2)      Quality time – no matter how old kids get, they need lots and lots of quality time with their parents.  My son’s birthday was on a Thursday this year, which is a very busy day for my husband.  However, he cancelled both his early morning and evening appointments to be home to spend the morning and evening with my son.  Our daughter went to youth group that night, but he got to stay home and spend quality time with just his mom and dad.  Part of the quality time spent included an act of service.

3)      Acts of service – this year one of our gifts to our son was spending over two hours working with him to clean his room.  This was no small task.  In fact, this was quite a big deal for me, because usually I can’t stay in his room too long before I feel like I am going to have a mild panic attack.  However, 5 big black trash bags later that were donated or tossed in the trash, we helped him get his room in great shape.  Even though the gift of cleaning his room didn’t seem like a great gift to begin with, he greatly appreciated the time and service we gave him.  In fact, when we were done, my son literally presented me with a medal because I had survived a major room clean with my patience intact.

Medal of Honor

4)      Physical touch – there is lots of physical touch in our family.  On birthday mornings, we go into the birthday boy or girl’s room and wake them up by singing them “Happy Birthday” and giving them hugs and kisses.

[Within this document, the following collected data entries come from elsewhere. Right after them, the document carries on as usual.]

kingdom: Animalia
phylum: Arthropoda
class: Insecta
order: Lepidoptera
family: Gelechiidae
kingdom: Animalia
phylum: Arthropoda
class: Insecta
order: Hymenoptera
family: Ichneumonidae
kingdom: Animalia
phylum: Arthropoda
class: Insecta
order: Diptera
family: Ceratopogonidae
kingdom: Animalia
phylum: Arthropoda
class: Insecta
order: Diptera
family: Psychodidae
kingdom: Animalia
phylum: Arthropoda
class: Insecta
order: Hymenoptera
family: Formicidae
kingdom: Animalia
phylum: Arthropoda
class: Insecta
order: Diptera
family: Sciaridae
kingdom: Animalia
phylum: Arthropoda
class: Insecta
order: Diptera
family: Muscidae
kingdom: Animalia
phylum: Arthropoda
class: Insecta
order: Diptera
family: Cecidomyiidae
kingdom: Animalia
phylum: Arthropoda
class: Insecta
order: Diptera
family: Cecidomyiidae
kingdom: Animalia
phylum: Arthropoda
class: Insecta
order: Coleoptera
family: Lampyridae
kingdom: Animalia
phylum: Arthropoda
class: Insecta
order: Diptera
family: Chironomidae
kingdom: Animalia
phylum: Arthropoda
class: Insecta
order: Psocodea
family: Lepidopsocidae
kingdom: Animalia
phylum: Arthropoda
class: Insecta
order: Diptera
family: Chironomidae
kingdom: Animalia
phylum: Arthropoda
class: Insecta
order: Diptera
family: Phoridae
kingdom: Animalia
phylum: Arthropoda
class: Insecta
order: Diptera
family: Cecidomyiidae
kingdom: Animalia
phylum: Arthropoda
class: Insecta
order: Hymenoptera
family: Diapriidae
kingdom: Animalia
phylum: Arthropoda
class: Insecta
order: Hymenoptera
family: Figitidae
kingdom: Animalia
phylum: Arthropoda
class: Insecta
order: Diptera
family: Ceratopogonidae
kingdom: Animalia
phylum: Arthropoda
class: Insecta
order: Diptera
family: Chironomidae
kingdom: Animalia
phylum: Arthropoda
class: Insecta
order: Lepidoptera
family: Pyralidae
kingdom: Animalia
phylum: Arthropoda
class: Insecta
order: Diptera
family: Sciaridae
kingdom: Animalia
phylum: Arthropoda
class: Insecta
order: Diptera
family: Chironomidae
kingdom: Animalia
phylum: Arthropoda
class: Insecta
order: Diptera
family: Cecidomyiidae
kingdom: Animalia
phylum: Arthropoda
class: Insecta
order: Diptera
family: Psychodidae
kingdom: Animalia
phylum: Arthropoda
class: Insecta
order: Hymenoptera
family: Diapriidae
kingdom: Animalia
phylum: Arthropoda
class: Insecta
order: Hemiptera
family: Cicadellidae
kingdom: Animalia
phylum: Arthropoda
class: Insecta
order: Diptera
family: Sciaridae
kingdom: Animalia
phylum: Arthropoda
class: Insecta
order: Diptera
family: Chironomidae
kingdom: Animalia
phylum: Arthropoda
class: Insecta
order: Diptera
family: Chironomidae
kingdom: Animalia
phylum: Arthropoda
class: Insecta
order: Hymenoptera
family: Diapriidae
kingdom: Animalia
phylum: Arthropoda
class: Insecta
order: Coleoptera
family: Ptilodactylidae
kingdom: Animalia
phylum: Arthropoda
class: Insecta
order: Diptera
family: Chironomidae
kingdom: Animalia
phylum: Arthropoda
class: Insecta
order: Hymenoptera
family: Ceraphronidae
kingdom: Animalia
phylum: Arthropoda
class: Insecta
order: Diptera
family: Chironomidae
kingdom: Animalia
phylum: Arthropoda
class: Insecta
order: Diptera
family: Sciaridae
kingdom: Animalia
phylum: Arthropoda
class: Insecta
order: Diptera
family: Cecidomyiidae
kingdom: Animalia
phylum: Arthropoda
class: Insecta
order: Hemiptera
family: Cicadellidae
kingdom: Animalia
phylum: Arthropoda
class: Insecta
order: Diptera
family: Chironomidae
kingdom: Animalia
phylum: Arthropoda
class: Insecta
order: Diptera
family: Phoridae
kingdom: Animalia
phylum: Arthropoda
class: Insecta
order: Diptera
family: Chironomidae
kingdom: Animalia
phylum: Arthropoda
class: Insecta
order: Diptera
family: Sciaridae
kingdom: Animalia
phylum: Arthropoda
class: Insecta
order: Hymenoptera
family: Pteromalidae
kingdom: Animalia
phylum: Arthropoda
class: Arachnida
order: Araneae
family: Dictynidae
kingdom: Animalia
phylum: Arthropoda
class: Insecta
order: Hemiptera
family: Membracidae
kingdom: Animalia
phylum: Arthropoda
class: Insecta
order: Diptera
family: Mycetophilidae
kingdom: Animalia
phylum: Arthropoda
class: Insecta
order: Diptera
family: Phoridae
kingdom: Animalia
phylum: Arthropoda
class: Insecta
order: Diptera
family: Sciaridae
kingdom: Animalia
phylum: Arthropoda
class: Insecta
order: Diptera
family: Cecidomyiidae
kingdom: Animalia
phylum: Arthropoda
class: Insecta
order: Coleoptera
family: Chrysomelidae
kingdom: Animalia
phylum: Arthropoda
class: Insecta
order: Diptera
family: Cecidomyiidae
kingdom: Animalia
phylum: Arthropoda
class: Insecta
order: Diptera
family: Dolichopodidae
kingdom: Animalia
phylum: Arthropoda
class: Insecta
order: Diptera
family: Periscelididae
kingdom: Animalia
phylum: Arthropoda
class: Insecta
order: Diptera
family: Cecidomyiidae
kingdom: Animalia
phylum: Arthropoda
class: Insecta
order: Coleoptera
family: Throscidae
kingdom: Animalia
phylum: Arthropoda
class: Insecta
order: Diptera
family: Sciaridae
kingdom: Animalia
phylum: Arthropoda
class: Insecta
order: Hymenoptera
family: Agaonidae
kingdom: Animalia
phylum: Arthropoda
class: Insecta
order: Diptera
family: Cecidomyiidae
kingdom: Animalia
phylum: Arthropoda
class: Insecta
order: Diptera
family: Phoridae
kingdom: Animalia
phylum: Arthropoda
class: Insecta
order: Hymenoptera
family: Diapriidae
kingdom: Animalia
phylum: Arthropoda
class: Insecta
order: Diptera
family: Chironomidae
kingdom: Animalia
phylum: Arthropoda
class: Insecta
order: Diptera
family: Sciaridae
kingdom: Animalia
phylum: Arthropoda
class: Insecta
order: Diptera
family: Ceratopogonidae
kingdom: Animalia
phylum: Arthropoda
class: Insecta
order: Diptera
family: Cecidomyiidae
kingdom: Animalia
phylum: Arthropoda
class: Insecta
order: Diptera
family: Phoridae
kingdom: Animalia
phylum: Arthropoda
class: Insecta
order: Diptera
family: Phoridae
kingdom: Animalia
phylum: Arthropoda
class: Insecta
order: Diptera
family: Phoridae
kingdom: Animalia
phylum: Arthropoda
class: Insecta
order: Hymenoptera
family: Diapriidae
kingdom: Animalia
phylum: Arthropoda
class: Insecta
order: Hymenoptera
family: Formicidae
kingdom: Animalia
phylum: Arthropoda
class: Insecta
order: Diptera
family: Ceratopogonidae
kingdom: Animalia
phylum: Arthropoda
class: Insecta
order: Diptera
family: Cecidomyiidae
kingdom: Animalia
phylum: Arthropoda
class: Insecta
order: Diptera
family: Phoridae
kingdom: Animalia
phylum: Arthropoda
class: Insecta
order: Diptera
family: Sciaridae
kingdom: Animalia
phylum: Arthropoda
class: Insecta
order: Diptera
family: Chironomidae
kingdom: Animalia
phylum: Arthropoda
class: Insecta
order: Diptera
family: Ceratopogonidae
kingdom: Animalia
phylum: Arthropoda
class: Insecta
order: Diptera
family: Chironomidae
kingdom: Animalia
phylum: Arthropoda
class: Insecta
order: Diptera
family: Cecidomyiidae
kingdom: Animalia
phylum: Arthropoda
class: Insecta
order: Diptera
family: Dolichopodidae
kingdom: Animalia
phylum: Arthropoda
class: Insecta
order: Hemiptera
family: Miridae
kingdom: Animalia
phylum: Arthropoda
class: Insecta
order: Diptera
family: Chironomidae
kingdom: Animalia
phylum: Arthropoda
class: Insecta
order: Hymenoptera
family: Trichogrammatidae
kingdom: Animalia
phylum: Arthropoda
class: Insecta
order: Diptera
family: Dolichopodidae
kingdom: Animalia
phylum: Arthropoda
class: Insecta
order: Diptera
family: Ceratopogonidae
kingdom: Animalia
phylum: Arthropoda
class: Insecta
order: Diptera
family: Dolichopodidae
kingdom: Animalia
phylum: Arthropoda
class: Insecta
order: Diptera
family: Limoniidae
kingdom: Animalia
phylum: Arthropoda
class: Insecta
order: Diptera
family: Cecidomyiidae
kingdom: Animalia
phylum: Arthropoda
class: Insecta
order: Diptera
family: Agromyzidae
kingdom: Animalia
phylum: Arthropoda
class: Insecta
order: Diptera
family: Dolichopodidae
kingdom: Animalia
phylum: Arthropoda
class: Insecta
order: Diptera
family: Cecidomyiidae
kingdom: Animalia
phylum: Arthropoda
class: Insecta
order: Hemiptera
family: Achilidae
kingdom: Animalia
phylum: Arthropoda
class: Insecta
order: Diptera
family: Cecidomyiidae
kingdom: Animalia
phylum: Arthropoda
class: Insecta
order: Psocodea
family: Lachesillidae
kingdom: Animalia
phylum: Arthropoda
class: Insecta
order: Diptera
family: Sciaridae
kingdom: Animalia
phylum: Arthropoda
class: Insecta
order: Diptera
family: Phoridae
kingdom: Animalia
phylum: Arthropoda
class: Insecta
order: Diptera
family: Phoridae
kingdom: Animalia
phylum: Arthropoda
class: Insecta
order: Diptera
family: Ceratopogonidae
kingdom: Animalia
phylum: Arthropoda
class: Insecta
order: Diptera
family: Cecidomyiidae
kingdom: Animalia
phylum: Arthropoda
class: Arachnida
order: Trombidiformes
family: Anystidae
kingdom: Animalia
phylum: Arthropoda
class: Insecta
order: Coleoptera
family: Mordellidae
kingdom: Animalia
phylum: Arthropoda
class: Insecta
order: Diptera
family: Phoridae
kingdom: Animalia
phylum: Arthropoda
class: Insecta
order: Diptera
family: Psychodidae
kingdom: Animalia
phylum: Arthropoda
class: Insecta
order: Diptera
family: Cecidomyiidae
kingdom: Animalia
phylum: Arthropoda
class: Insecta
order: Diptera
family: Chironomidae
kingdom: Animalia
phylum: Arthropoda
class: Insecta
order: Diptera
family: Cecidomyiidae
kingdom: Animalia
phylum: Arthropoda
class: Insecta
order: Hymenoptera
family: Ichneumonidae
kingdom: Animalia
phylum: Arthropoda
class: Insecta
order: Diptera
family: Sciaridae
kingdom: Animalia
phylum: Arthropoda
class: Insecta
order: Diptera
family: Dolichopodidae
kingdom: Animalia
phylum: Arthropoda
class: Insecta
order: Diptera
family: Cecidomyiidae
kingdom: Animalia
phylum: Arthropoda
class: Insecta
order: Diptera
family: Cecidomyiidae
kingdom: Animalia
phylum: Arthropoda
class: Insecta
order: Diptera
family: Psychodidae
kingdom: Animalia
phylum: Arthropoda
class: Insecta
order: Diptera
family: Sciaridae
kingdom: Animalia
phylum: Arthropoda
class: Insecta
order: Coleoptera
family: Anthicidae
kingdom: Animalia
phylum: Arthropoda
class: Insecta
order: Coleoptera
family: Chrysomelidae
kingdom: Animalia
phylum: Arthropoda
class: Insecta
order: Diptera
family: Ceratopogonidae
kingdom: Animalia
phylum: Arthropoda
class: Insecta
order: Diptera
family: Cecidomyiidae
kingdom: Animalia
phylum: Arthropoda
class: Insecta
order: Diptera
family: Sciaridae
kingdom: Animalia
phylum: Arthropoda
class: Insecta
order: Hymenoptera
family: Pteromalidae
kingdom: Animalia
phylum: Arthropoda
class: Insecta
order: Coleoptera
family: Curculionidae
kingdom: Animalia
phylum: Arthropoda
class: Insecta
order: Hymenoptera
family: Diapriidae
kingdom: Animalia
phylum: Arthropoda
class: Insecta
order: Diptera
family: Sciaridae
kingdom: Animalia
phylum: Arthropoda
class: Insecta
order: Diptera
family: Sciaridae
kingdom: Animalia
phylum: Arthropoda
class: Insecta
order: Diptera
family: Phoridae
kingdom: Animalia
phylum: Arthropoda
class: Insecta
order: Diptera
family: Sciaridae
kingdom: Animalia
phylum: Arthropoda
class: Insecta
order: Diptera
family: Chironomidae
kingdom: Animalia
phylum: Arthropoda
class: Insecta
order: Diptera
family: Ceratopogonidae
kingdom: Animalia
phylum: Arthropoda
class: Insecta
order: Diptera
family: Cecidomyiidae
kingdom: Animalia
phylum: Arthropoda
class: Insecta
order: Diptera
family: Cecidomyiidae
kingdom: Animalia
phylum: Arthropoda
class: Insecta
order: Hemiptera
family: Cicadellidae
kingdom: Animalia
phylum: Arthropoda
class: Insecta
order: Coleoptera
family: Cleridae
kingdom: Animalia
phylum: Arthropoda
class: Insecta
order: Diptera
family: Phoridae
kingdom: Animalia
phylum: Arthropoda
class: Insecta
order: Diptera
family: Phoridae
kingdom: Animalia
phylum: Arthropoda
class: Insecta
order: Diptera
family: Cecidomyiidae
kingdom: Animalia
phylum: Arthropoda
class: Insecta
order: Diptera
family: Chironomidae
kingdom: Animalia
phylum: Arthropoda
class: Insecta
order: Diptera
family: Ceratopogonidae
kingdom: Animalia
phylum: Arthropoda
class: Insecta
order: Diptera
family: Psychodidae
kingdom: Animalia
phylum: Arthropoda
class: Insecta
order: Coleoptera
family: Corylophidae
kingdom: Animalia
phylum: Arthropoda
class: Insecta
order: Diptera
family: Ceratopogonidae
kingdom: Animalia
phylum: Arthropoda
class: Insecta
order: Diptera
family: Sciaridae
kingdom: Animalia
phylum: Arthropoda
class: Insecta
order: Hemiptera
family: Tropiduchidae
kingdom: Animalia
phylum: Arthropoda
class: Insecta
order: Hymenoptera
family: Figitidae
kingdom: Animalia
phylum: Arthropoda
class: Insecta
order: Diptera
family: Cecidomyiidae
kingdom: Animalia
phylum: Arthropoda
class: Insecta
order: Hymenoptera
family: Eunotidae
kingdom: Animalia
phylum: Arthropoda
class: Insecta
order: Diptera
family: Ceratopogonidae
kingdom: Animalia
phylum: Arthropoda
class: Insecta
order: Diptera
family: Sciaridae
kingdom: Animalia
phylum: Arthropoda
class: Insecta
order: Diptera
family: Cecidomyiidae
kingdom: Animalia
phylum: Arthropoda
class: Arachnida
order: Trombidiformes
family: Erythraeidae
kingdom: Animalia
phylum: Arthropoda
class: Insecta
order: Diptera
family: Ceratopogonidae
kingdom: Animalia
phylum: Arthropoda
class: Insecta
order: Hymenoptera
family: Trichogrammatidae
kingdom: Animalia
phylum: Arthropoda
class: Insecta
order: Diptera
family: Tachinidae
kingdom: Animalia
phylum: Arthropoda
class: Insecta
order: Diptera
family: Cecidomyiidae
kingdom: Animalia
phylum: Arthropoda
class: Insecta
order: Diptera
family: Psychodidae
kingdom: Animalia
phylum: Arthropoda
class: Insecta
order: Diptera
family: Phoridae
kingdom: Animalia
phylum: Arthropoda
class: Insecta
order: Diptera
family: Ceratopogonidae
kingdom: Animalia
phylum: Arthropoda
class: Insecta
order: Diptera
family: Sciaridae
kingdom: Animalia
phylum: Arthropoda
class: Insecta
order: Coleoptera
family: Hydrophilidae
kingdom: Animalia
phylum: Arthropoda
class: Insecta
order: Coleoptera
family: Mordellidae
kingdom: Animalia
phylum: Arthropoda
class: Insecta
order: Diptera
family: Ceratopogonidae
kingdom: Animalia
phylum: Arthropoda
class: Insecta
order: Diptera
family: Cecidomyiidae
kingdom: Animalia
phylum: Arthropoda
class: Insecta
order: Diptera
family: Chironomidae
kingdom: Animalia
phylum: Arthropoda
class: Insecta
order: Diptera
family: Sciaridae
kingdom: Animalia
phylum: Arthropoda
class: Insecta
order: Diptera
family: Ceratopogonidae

5)      Gifts – birthday gifts are a given!  However, it is amazing to me how they can become of secondary importance.  What is remembered, isn’t the gifts, it’s how special they felt and the presence of important people in their life that gets remembered.

Birthdays are an important part of our family traditions.  We make a big deal about birthdays because it’s a way to show how happy we are that our children were born, that we love them and are so grateful they are a part of our family.  This lets them know that their life has value and importance.  Also, it allows them to be the main focus for a few days.  This shows them that even with parents who both serve in ministry, they are our first and greatest priority.

The next time one of your kid’s birthday rolls around I encourage you to make it a big deal with your own family traditions (or borrow one of ours).  Our children are one of God’s greatest gifts to us and that is something to be celebrated!